[Task goal]: Scan the records below for the line containing "left eye: (252, 177)" and the line containing "right hip: (108, 388)". Copy both, plus every line between, exactly.

Dataset entries
=== Begin Enclosure ===

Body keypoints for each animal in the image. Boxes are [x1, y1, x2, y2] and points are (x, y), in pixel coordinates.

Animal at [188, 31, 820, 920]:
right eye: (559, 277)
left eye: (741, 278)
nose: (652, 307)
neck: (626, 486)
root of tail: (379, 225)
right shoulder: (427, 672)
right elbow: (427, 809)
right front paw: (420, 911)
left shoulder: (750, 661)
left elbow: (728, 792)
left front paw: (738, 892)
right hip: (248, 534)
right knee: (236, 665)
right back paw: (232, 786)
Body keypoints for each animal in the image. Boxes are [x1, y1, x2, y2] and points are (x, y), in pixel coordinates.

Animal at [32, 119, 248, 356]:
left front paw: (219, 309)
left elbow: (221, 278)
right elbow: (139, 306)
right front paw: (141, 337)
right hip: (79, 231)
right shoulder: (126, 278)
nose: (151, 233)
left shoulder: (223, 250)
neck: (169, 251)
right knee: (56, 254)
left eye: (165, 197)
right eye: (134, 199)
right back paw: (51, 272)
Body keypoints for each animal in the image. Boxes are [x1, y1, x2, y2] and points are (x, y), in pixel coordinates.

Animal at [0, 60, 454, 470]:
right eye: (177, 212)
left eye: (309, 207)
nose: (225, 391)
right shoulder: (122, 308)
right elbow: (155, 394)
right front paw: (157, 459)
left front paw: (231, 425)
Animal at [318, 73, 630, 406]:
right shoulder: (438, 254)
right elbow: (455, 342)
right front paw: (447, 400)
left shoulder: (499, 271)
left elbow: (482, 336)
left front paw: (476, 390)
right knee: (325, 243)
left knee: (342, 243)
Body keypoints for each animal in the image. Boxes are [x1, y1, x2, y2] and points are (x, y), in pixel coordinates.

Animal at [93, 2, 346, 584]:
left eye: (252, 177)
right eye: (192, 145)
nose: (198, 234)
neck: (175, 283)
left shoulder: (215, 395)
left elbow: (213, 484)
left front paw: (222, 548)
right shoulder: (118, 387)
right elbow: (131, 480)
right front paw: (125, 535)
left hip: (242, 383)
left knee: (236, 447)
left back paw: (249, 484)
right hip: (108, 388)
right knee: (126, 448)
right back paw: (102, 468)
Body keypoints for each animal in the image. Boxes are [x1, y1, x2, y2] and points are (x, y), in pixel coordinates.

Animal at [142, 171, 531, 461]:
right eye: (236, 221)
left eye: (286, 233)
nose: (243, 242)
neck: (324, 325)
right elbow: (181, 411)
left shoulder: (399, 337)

=== End Enclosure ===

[Finished exercise]:
left eye: (252, 177)
right eye: (192, 145)
nose: (198, 234)
neck: (175, 283)
left shoulder: (215, 395)
left elbow: (213, 484)
left front paw: (222, 548)
right shoulder: (118, 387)
right elbow: (131, 480)
right front paw: (125, 535)
left hip: (242, 383)
left knee: (236, 447)
left back paw: (249, 484)
right hip: (108, 388)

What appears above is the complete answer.